Pranab Mukherjee, PhD – Case Western Reserve University
Atopic dermatitis (AD) is a complex disease that affects millions of people worldwide. It has many contributing factors, including genetics, environmental factors, and the microbiome.
A recent pilot study has suggested that Halomonas species were abundant on the skin of AD patients. This unexpected, saline-loving organism led to the speculation that increased skin salinity may allow proliferation of microbes that promote itch. The objective of this study is to further examine the relationship of itching after perspiration with changes in the microbiome. Itching with perspiration is a common symptom reported in some but not all AD patients. This may be a clue to identify patients where the microbiome provokes an immune response resulting in itch. We hypothesize that the abundance of Halomonas on the skin of AD patients who itch with perspiration is higher than that of AD patients who do not itch with perspiration.
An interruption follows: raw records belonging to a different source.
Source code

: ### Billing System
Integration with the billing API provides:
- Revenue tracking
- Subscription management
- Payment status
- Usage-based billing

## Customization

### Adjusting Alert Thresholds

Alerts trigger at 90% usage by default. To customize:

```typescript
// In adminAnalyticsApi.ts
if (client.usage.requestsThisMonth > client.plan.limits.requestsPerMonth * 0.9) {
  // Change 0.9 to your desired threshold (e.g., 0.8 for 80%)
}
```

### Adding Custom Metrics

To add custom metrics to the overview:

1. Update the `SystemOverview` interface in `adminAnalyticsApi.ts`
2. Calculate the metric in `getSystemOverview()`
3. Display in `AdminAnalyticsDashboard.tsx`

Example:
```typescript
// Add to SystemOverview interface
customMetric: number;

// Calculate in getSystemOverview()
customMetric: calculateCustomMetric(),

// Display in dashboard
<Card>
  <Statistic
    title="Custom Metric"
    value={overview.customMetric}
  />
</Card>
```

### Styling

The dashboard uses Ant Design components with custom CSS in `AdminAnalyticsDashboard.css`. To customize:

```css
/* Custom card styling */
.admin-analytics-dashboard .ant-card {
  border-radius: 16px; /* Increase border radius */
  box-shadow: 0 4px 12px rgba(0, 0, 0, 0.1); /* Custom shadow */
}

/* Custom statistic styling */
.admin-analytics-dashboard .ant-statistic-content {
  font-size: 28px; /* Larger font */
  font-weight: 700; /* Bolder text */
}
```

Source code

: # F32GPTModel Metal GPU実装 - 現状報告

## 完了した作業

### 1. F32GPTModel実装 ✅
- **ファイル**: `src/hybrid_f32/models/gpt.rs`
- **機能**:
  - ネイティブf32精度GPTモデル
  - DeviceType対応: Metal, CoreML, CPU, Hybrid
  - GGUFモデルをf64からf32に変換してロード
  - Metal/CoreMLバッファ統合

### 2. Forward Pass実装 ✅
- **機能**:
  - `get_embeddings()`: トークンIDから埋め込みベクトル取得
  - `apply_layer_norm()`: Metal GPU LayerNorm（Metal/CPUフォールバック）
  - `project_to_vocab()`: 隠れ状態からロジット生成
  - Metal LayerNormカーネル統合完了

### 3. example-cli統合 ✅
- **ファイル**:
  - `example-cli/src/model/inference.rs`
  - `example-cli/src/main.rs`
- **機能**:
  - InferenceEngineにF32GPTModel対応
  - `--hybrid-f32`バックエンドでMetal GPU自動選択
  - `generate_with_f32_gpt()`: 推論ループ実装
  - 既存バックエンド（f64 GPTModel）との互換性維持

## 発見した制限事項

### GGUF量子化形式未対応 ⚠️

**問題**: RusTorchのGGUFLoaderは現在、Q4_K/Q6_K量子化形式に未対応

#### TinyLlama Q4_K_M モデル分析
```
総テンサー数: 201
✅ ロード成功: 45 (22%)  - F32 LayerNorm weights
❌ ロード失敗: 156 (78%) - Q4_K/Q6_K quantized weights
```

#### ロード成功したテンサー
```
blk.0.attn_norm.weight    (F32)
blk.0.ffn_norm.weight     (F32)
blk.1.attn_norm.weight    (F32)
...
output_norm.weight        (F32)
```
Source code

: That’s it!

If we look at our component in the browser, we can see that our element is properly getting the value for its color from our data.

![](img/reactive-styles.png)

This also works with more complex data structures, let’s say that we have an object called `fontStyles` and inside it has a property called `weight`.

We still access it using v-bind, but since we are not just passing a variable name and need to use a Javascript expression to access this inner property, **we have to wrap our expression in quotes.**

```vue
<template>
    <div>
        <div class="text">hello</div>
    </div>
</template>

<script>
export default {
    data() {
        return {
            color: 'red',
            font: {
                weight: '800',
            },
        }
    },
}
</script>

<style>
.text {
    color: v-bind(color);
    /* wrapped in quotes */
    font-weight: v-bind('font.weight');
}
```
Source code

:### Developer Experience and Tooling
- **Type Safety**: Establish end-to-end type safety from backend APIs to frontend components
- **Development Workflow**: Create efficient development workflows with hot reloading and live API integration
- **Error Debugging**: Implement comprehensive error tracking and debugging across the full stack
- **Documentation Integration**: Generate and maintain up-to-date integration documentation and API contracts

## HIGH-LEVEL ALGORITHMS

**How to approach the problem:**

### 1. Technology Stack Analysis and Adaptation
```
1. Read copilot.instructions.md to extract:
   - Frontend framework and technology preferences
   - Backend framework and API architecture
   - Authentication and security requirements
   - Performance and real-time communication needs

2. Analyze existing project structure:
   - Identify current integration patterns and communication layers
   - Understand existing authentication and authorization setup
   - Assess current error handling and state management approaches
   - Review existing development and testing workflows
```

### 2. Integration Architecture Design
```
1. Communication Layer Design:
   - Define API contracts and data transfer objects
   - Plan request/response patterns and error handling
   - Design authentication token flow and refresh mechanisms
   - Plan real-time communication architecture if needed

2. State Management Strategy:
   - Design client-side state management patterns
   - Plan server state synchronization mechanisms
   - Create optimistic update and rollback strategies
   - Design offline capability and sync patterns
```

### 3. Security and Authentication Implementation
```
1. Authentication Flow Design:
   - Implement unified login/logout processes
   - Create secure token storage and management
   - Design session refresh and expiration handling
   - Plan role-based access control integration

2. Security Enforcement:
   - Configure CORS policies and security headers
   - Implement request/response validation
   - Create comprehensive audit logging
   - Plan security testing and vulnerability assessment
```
The second objective of this study is to compare microbiome and mycobiome variations in AD patients versus controls, and how this differs in adults and children. Recent literature shows that the mycobiome of children’s skin changes during puberty to become more similar to adult skin, however the microbiome and mycobiome of children with and without AD are not well understood. In our study, we compare the microbiome and mycobiome of the skin of children compared to adults with AD, and compared to that of children without AD, to see if there are different organisms that drive AD in children.
This study was funded as a 2017 PeDRA Pilot Grant and has concluded with plans to pursue related research questions in future.